Giuliani wouldn’t be the only lobbying tie Turkey had to the Trump White House.

The same year that Turkey signed on with Greenberg Traurig, the country’s government and Halbank also hired Ballard Partners, a lobbying firm based in Washington D.C.

The firm’s president, Brian Ballard, was vice chair of Trump’s inaugural committee and was a member of his transition team. He went on to be a bundler for Trump’s 2020 re-election bid, fundraising more than $2.2 million. Trump also appointed Ballard to the Board of Trustees of the John F. Kennedy Center for the Performing Arts, which gave the lobbyist even more access to the Trump administration.

Ballard Partners was the top grossing lobbying firm working for Turkey in 2017 and 2018, serving as an agent for the Turkish government and Halkbank. The Turkish government paid the firm over $1.1 million in 2017 and $750,000 in 2018, while Halbank paid over $758,000 in 2017 and over $1.5 million in 2018.

Ballard’s firm has other reported Trump ties too, like former Florida Attorney General Pam Bondi, who runs the firm’s corporate regulatory compliance practice. Bondi decided not to pursue a case against Trump University in 2014 shortly after her campaign received a $25,000 donation from the Trump Foundation, which stirred up scrutiny and penalties from the IRS.

Justin Sayfie, who was a member of the President’s Commission on White House Fellowships, is also a partner at Ballard Partners. And former Rep. Robert Wexler (D-Fla.) and former U.S. Assistant Secretary of State for Public Affairs James Rubin both worked at Ballard too.

The firm’s lobbying mainly focused on the State Department and Treasury Department during the Trump administration. The firm later cut ties with Halkbank a day after the bank was indicted for a massive money laundering scheme.

Mercury Public Affairs, a D.C.-based consulting firm, is also among Turkey’s top grossing registrants and has deep ties to Trump.

The firm has represented the Turkish government and the Turkey-U.S. Business Council, known as TAİK. TAİK, a government-linked business advocacy organization, paid the firm nearly $3.9 million in 2018. It also only paid the firm $300,000 in 2019, and over $801,000 in 2020.

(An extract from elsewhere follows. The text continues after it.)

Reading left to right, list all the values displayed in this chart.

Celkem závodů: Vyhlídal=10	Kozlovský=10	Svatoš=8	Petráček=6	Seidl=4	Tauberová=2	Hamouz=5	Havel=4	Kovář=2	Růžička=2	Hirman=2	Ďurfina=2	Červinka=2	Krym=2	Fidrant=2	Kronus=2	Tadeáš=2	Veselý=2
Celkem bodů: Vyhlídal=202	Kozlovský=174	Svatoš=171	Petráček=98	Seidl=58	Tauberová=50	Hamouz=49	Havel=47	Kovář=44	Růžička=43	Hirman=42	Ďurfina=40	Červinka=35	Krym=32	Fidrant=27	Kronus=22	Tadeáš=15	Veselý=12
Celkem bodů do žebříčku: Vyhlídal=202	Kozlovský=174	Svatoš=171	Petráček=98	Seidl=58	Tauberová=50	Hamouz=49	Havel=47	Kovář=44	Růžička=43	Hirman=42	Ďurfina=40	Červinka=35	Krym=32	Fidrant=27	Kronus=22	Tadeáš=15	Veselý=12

As a part of those influence efforts, Mercury brought on Bryan Lanza, who served as Trump’s communications director on the presidential transition team, as a partner at the firm’s Washington D.C. office in 2018. It also hired Eric Branstad as managing director of its Iowa office in 2018. Branstad was part of the 2017 inaugural committee and is an adviser for Tump’s joint fundraising committee. Both worked at Mercury while the firm was lobbying on behalf of TAIK and the turkish government.

Every year, TAİK hosts a U.S.-Turkish conference with the American Turkish Council to bring together military, business and political figures from both countries. The organizations held the conference at Trump hotel properties multiple years during the Trump administration.

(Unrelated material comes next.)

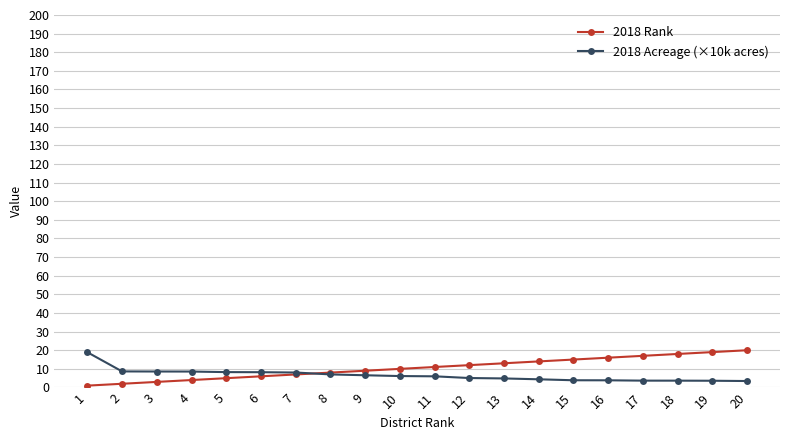

Which series has the largest range (max minus min)?

2018 Rank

TAİK’s chairman, Turkish businessman Mehmet Ali Yalcindag, helped negotiate a licencing deal for Trump’s properties in Turkey. Trump’s foreign business interests in Turkey brought in up to $9 million since 2016 and Yalcindag went on to lobby the Trump administration on behalf of TAİK.

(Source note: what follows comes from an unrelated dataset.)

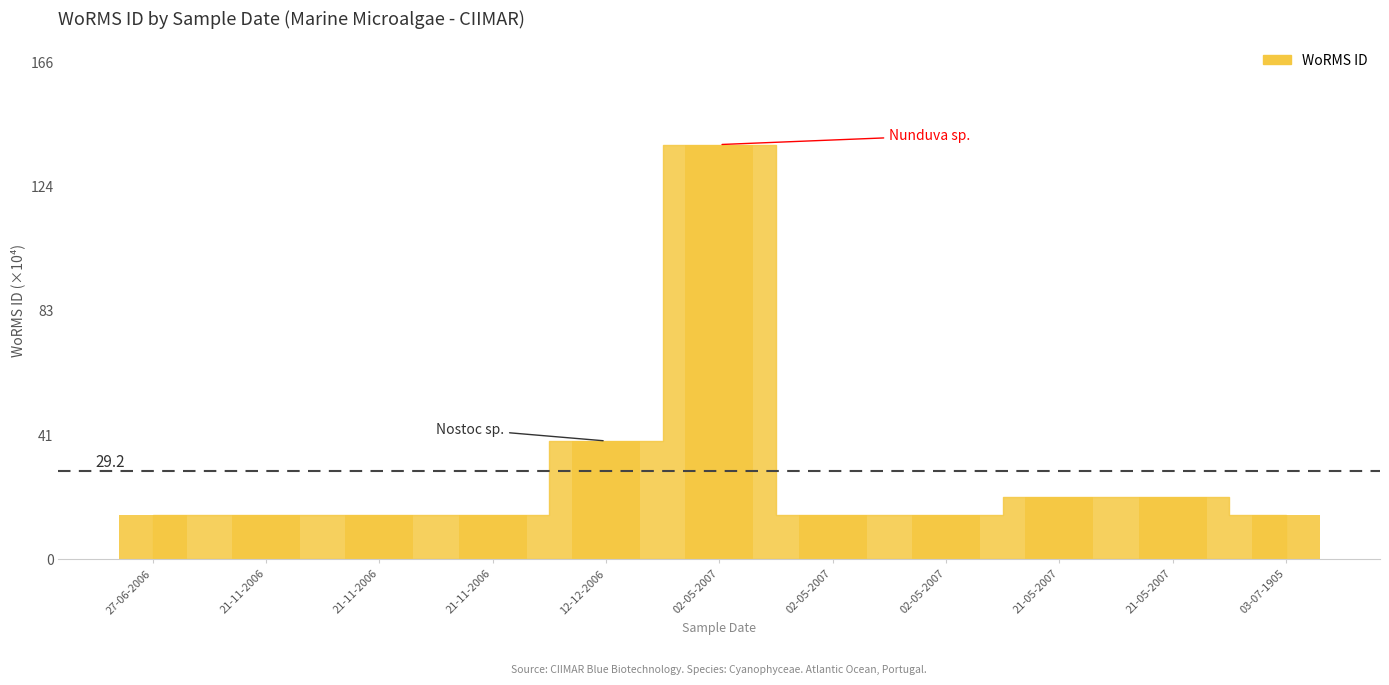

Approximately how many times larger is the value at 02-05-2007 compared to 02-05-2007?

9.4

The Turkish government also spent substantial sums defending the former president.

Mercury defended Trump’s decisions in 2019 to withdraw troops from Syria and circulated a New York Times editorial by Mevlüt Çavuşoğlu, a Turkish diplomat, that described the U.S.’ longtime Kurdish allies as terrorists.

Michael Flynn, Trump’s former national security adviser who was forced to resign soon after the 2017 inauguration, also had ties to Turkey. Inovo BV, a Netherlands-based consulting firm owned by Turkish businessman Kamil Ekim Alptekin, paid Flynn’s lobbying group, Flynn Intel Group, $530,000 in 2016 for a campaign against Gülen, which Flynn later failed to disclose to the DOJ.

Under the lobbying contract, Flynn published a column in The Hill that called Gülen a “shady Islamic mullah” and compared him to Osama bin Laden. Mullah is a name given to local Islamic clerics that members of the Taliban have also used.

Flynn, who was the only member of the Trump administration to be charged in Special Counsel Robert Mueller’s investigation, pleaded guilty in 2017 to lying to the FBI about his contacts with the Russian ambassador. But Flynn later withdrew his plea and Trump pardoned him in 2020.